___ Extrait du texte
L’entrée dans la maison est détectée via un simple Aqara P1, ce qui déclenche une vidéo d’introduction qui présente le concept et donne quelques instructions à l’invité sur comment passer la porte du sas, fermée par une chaine et un cadenas. Une fois véritablement dans la maison, la détection se fait via deux Aqara FP2, un par étage, grâce à leur fonction de détection de zones. Ça nous permet de savoir où est l’invité (ou les invités, jusqu’à deux), et combiné à d’autres capteurs, on peut déduire à peu près ce que l’invité est en train de faire et agir en fonction. On a mis un point d’honneur sur la confidentialité des invités donc il n’y a aucune caméra (même si sur Home Assistant on aurait pu partir loin avec des intégrations comme Frigate), et les micros des enceintes connectées sont coupés (via leur interrupteur physique dédié).
- Quels effets déclenchent l’interaction avec certains éléments (par exemple, la baignoire) et comment sont-ils programmés pour surprendre l’invité ?
______
___ Relevé des données
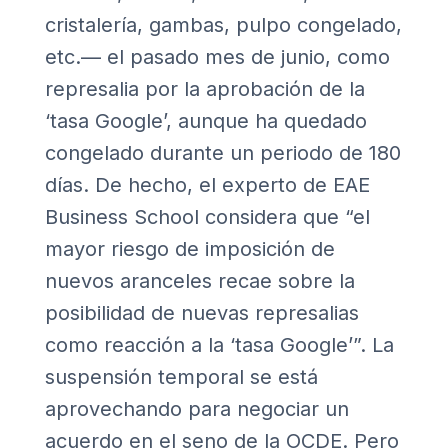
cristalería, gambas, pulpo congelado,
etc.— el pasado mes de junio, como
represalia por la aprobación de la
‘tasa Google’, aunque ha quedado
congelado durante un periodo de 180
días. De hecho, el experto de EAE
Business School considera que “el
mayor riesgo de imposición de
nuevos aranceles recae sobre la
posibilidad de nuevas represalias
como reacción a la ‘tasa Google’”. La
suspensión temporal se está
aprovechando para negociar un
acuerdo en el seno de la OCDE. Pero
______
→ **Consigne A**
D'après l'extrait, combien de capteurs Aqara FP2 repèrent l'invité une fois qu'il est vraiment dans la maison, et comment sont-ils placés ?
→ **Consigne B**
Expliquez, en vous appuyant sur l'extrait, pourquoi la maison n'a aucune caméra et pourquoi les micros des enceintes connectées sont coupés.

→ **Réponse attendue A**
Deux, un par étage.

→ **Réponse attendue B**
La confidentialité des invités a été une priorité. C'est pour cela qu'il n'y a aucune caméra et que les micros des enceintes sont coupés grâce à leur interrupteur physique dédié.